Boosting European Competitiveness

The Role of CESEE Countries

Edited by Marek Belka, Ewald Nowotny, Pawel Samecki and Doris Ritzberger-Grünwald

In the global financial crisis, competitiveness gaps between Euro area countries caused additional strain. This book discusses the various dimensions of competitiveness, with a special focus on Central, Eastern and Southeastern Europe. With products becoming ever more technically sophisticated and global interconnectedness on a relentless rise, quality, customer orientation and participation in production networks are as important as relative costs and prices.

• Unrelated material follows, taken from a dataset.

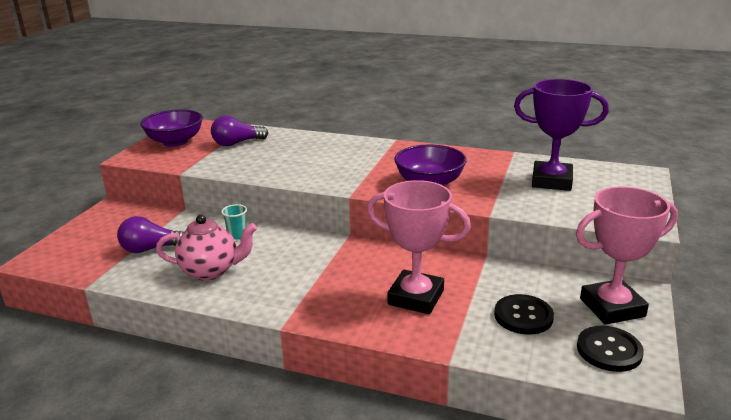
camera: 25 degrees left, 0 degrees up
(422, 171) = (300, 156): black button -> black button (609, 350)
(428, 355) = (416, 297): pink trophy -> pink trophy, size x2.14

For Europe to proceed with convergence and to resist global competitive pressures, policies to boost productivity and innovation are therefore vital.

Chapter 8: EU structural policies today: missing piece of the growth puzzle, or wishful thinking?

Brian Pinto

Subjects: economics and finance, financial economics and regulation, international economics, money and banking


With monetary and fiscal policy reaching their limits, attention has turned to structural reform as the missing piece of the Eurozone growth puzzle. But the emerging market experience shows that structural reform typically entails upfront output and dislocation costs, which need fiscal space for absorption. Besides, benefits take time to materialize. Therefore, the euro zone debt overhang may have to be resolved before structural reforms can deliver on growth. In contrast, Central, Eastern and South-Eastern Europe (CESEE) is well positioned to benefit from structural reform, being far from global technological frontier, and with a limited or no debt overhang.